A distinção conceitual é frágil, mas pode-se dizer que a parte privada a mãe sabe; a íntima, não. A pessoa comum tem vida social, privada e íntima. As celebridades – políticos, artistas, atletas – acrescem a vida pública ao rol. Na dinâmica dos acontecimentos, os lindes podem se diluir, voluntariamente ou não. A privacidade e a intimidade são relevantes?

Há concepções ideológicas que entendem irrelevantes os círculos pequenos de relacionamento e compartilhamento de informações pessoais. O Estado sabe da alcova, cozinha, trabalho, lazer. George Orwell descreveu essa translucidez na figura do Big Brother que tudo vê, ouve e decodifica os pensamentos. Ideocráticos ou teocráticos, isto é, governados por uma ideia laica ou religiosa que se julga a mais perfeita da humanidade, governos dessa espécie tendem à supressão da privacidade e intimidade, transformando todos os seus súditos em entes públicos, políticos em tempo integral.

Ao apagar a fronteira entre a rua e a casa, o id sucumbe ao demo, o individual é anulado pelo coletivo. Quanto maior o grupo, maior a pressão para a conformação ao seu ponto médio. As idiossincrasias, particularidades, caprichos, divergências cedem passo às exigências verticais e horizontais de igualação. Sem recôndito para o ego, o indivíduo é soterrado pela pólis.

As linhas de pensamento defensoras da individualidade, genericamente rotuladas de liberais, tendem a distinguir entre privado e público, singular e coletivo, direito civil e constitucional. No Brasil o âmbito da personalidade é considerado direito fundamental, em alinhamento com o ideário que caracteriza o Ocidente.
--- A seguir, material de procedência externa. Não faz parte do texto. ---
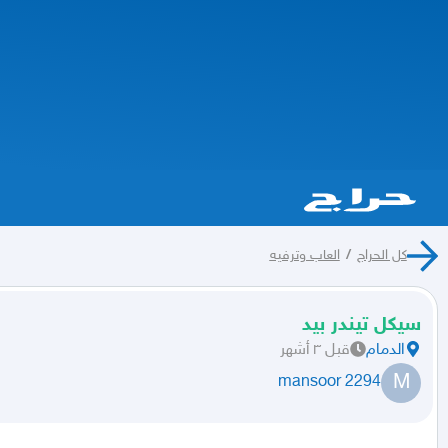
كل الحراج
/
العاب وترفيه
سيكل تيندر بيد
الدمام
قبل ٣ أشهر
M
mansoor 2294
A espionagem das telecomunicações de todas as pessoas do mundo seria considerada feito heroico na extinta Alemanha Oriental, na União Soviética e talvez seja na China, Coreia do Norte e quejandos. Mundivisão que prioriza a salus publica sem considerar a possibilidade de composição entre os valores do bem-estar individual e social.
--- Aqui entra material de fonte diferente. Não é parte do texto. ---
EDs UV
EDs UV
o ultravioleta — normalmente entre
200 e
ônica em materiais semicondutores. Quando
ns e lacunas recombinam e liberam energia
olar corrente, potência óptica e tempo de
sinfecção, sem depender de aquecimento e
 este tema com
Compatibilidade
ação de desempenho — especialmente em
Do ponto de vista da engenharia política é simples, quase rudimentar, eleger o interesse coletivo como predominante e governar ilimitadamente. Até os módicos de sabedoria conseguem fazer. Árduo é constituir e manter estrutura política que assegure a unidade na diversidade, que estimule a individualidade e mantenha coesão suficiente à existência da coletividade. Em suma, as ditaduras são engenhos singelos, primitivos, e as democracias, sofisticadas.
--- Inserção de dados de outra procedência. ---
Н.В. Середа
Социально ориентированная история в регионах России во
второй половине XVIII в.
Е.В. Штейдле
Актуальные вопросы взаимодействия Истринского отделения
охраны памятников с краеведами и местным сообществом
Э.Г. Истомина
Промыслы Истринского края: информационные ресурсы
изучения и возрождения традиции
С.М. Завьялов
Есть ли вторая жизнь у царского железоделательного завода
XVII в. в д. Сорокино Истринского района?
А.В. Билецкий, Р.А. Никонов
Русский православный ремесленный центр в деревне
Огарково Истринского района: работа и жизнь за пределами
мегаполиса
A complexidade da democracia é de difícil compreensão aos desavisados que facilmente se encantam com a simplicidade das autocracias. Por isso ela tem adversários dolosos que a compreendem e odeiam, e culposos aos quais falece tirocínio. Mantê-la exige estrênua política e, eventualmente, ações restritivas da liberdade individual, especialmente no que tange às informações privadas e íntimas.

O mexerico das agências estatais de espionagem, a exemplo do denunciado por Edward Snowden e Julian Assange, deve ser repudiado porque se transformou em veneno, deixando de ser remédio que mantém a saúde das instituições democráticas.